** Records provided follows **
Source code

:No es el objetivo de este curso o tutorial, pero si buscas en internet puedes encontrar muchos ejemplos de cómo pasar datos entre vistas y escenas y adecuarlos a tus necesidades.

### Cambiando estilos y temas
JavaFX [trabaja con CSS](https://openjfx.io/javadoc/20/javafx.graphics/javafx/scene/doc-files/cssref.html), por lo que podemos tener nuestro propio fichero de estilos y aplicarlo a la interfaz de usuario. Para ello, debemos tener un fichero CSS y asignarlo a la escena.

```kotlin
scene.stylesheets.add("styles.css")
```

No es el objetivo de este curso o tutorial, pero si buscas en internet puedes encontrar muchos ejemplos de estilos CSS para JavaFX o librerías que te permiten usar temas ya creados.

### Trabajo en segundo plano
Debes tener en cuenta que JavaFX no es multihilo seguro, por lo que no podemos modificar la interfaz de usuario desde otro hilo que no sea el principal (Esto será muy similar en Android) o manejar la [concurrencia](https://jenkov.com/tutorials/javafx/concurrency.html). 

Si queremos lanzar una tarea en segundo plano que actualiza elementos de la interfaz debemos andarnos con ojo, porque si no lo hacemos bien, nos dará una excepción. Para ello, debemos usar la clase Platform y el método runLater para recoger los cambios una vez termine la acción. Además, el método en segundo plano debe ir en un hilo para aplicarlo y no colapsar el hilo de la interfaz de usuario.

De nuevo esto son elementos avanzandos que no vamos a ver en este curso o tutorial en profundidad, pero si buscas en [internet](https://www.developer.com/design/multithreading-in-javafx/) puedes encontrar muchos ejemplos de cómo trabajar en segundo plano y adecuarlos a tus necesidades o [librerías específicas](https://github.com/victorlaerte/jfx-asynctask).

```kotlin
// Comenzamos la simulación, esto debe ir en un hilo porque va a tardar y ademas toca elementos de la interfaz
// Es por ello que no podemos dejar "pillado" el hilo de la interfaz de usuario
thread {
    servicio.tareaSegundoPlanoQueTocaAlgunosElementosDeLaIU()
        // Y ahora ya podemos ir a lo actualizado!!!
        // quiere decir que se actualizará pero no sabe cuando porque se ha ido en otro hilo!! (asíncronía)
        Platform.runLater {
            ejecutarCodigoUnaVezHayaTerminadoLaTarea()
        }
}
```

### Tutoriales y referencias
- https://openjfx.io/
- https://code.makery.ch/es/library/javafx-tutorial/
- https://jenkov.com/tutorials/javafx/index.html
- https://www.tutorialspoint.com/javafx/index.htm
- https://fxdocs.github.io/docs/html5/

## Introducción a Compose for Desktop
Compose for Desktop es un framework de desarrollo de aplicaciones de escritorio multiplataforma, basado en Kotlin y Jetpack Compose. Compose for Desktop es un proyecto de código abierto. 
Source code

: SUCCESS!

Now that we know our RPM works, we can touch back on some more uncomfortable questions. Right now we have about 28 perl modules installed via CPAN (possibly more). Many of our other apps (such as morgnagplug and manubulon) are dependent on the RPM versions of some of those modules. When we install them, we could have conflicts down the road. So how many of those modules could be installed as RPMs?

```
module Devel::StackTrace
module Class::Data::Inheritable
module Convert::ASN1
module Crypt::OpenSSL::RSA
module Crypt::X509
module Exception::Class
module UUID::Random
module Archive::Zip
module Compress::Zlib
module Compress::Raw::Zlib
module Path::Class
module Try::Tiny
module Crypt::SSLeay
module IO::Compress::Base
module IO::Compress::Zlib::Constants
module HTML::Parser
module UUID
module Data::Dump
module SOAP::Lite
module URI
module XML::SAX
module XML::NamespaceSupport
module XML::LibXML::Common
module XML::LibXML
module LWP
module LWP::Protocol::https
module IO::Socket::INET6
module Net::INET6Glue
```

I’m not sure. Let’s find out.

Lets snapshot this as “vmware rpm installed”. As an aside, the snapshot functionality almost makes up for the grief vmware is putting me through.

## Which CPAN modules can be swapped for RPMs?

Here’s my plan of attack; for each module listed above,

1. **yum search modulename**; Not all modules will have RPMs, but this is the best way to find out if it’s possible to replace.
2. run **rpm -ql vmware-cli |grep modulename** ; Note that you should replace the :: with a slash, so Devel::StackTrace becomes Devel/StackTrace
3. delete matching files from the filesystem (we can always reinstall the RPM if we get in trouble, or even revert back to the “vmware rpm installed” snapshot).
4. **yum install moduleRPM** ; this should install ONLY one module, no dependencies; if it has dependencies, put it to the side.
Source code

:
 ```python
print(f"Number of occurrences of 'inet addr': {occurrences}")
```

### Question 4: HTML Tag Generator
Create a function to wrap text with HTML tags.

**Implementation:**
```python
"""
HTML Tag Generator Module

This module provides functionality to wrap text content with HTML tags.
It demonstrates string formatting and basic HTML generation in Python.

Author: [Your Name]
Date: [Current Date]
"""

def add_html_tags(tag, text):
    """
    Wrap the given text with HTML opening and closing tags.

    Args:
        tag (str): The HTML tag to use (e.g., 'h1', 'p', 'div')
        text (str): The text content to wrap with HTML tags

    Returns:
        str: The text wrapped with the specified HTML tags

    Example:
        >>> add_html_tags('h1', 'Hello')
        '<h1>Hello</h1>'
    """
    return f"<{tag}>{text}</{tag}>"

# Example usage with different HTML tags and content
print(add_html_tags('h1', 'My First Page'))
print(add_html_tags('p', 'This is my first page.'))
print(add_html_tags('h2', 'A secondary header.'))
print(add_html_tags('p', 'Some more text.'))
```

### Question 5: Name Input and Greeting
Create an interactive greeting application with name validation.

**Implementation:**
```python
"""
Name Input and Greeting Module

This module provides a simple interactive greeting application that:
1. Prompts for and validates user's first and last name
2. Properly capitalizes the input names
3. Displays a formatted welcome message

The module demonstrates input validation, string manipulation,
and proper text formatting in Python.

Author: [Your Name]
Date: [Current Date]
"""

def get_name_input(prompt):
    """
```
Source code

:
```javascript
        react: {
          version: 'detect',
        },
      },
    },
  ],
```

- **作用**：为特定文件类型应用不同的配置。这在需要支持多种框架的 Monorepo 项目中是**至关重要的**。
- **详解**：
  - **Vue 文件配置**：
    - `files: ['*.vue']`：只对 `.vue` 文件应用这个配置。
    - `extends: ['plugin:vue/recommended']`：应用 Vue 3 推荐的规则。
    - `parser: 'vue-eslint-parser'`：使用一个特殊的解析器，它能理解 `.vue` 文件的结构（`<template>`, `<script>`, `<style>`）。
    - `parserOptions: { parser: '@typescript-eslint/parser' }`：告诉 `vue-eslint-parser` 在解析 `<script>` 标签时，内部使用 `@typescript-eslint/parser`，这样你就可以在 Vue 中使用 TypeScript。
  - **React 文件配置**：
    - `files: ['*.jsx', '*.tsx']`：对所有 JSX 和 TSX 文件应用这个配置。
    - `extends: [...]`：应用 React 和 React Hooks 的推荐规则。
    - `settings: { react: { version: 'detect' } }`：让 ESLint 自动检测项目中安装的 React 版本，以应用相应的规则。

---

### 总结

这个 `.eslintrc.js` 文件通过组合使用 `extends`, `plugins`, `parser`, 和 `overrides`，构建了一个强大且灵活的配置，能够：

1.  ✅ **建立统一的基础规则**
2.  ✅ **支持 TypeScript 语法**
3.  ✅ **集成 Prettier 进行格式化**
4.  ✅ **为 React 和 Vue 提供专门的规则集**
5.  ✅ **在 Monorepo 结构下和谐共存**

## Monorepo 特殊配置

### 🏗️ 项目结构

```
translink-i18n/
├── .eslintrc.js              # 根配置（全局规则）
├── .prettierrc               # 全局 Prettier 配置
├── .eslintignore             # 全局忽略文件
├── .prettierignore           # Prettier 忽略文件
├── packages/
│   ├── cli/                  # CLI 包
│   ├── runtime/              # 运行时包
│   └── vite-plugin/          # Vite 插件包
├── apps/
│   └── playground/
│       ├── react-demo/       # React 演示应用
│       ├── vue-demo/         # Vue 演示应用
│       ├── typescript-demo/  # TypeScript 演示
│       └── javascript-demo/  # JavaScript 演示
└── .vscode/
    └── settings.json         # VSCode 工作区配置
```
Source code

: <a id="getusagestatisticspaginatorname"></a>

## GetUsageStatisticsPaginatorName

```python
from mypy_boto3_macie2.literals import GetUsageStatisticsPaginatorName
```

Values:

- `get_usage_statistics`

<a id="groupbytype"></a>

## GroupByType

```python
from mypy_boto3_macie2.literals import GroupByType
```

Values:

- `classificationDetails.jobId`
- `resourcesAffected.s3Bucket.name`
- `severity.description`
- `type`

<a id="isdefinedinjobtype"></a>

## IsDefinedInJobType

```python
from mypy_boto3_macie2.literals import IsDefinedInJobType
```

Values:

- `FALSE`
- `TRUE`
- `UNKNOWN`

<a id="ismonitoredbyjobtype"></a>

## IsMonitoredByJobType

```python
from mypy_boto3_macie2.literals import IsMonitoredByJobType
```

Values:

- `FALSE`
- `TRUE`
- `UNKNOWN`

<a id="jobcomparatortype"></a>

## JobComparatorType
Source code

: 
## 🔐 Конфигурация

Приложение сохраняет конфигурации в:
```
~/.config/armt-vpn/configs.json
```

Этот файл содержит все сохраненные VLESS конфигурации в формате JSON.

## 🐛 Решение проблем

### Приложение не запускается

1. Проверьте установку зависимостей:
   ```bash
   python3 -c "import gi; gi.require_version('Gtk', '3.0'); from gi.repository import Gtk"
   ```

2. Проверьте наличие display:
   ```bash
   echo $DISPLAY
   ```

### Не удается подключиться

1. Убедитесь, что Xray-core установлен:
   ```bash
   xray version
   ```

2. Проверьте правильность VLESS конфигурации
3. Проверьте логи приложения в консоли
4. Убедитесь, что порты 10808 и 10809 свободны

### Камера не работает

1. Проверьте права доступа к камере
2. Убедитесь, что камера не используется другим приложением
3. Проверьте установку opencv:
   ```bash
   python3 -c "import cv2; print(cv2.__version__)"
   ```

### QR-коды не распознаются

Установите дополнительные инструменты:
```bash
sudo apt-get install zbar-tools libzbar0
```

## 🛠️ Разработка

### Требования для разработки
** End of Records provided **
Task details: Print, exactly as written, the first line of the records above and each line after it until the line with "### Cambiando estilos y temas", which is printed too.

Reply to the task:
Source code

:No es el objetivo de este curso o tutorial, pero si buscas en internet puedes encontrar muchos ejemplos de cómo pasar datos entre vistas y escenas y adecuarlos a tus necesidades.

### Cambiando estilos y temas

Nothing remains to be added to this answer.